Atualmente, há três projetos de lei (PL) em tramitação no Congresso sobre proteção de dados pessoais. Como você avalia suas propostas, e quais são as perspectivas para o andamento desses PLs no curto prazo?
LS:São três projetos: um de autoria do Executivo (PL 5.276); um da Câmara (PL 4.060); e um do Senado (PL 330). Em relação ao conteúdo, o proposto pelo Executivo é bem completo e moderno, está em consonância com a legislação internacional sobre o tema. Ele é bem amplo e busca regulamentar tanto o setor privado quanto o setor público.
Já o PL do Senado é um pouco mais resumido. Não é tão específico em alguns pontos, mas também está em consonância com princípios internacionais reconhecidos. O PL da Câmara, por sua vez, é um pouco mais complicado, mais reducionista e diverge dos outros dois.
No momento [fevereiro 2017], há uma comissão especial para avaliar o tema, e o PL do Executivo foi apensado ao da Câmara [vão ser analisados em conjunto].
Acredito que o país esteja em um momento importante para que um PL amplo sobre o tema seja aprovado, até para incentivar a economia. Mas acho complicado falar de perspectivas, pois é difícil prever esses trâmites no Congresso.
Uma pesquisa recente da USP apontou que os programas estaduais de nota fiscal – em que o consumidor informa o CPF ao estabelecimento comercial para receber parte do imposto pago – não têm controle sobre como os dados dos consumidores são armazenados e nem se são repassados a terceiros. Quais são os riscos à privacidade do consumidor diante dessa ausência de regras?
LS:O risco é grande, principalmente porque as informações coletadas são bastante sensíveis. A pesquisa também mostrou que os programas de nota fiscal coletam muitos outros dados além daqueles necessários para sua execução.

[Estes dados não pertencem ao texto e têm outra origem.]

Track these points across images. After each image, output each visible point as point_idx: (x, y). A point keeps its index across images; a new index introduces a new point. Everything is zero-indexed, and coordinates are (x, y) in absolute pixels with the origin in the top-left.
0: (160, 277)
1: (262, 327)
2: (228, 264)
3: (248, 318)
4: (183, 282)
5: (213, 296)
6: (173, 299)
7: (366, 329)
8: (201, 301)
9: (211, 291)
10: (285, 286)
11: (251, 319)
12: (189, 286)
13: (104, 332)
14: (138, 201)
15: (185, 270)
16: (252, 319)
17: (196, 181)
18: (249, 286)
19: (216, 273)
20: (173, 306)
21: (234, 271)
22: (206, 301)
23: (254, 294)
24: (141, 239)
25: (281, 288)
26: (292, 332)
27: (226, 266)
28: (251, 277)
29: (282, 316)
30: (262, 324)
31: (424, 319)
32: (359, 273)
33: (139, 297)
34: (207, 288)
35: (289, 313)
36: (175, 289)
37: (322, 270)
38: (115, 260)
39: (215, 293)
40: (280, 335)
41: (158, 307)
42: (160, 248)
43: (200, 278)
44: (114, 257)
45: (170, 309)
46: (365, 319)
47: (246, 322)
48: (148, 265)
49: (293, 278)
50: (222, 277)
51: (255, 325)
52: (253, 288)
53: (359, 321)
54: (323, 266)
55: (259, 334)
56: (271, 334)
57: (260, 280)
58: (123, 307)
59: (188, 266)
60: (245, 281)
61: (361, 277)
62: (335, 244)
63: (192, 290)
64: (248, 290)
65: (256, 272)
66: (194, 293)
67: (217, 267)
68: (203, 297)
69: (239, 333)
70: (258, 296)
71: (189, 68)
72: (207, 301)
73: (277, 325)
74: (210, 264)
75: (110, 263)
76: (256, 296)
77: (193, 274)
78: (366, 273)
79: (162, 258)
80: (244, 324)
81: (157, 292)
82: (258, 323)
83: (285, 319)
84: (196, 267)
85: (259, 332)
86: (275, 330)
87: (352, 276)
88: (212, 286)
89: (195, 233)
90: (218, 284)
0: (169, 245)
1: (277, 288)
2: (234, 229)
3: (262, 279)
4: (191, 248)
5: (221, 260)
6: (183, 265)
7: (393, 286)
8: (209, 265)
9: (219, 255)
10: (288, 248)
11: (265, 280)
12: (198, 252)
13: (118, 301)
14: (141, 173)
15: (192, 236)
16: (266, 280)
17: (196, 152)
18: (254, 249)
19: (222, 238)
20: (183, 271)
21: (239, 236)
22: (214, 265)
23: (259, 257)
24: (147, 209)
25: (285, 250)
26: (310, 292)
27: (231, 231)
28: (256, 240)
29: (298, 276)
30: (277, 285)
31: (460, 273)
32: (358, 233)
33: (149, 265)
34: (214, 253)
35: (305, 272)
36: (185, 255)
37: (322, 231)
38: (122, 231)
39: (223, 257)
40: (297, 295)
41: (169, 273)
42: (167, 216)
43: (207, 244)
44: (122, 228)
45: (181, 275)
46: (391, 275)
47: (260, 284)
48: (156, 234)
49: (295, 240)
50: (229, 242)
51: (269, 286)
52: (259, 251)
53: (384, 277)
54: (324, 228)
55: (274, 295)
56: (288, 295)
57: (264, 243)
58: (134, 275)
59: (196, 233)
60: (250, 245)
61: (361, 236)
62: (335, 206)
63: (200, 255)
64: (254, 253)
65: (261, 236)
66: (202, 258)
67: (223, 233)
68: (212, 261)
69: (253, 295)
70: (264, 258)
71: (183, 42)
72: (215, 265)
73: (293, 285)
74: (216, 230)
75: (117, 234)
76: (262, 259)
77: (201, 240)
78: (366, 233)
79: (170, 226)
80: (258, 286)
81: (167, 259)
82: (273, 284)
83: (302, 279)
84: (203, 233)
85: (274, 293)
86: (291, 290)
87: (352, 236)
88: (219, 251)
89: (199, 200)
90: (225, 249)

Ou seja, eles não respeitam o princípio da necessidade, um conceito fundamental que deve ser assegurado por toda lei para proteção de dados. De acordo com ele, os dados pessoais devem ser utilizados apenas para a finalidade para a qual foram coletados. Desse modo, há um risco muito grande, principalmente se as informações forem cruzadas com outras. É perigoso perder o controle.
Já faz um tempo que redes de drogarias também costumam pedir o CPF dos clientes em troca de descontos em medicamentos e outros produtos. Considerando o atual contexto, você acha que os consumidores deveriam ter cautela ao fornecer esse tipo de informação em troca de benefícios?
LS:É importante fornecer dados apenas a programas nos quais se confia. A solicitação dos dados deve vir acompanhada de informação clara sobre como eles serão utilizados, qual será o fluxo e de que forma serão transferidos. No caso da farmácia, também são informações muito sensíveis. A partir dos dados sobre o consumo de remédios é possível inferir as doenças e o histórico da saúde do cidadão. Imagine se esses dados são passados para [as empresas] de seguros de saúde e utilizados para mensurar qual consumidor será aceito ou não? Por isso, é necessária uma lei geral para proteção de dados e que as empresas encararem com seriedade essa questão. Também é importante que o consumidor tenha uma postura ativa, de modo que saibam como as informações coletadas serão utilizadas.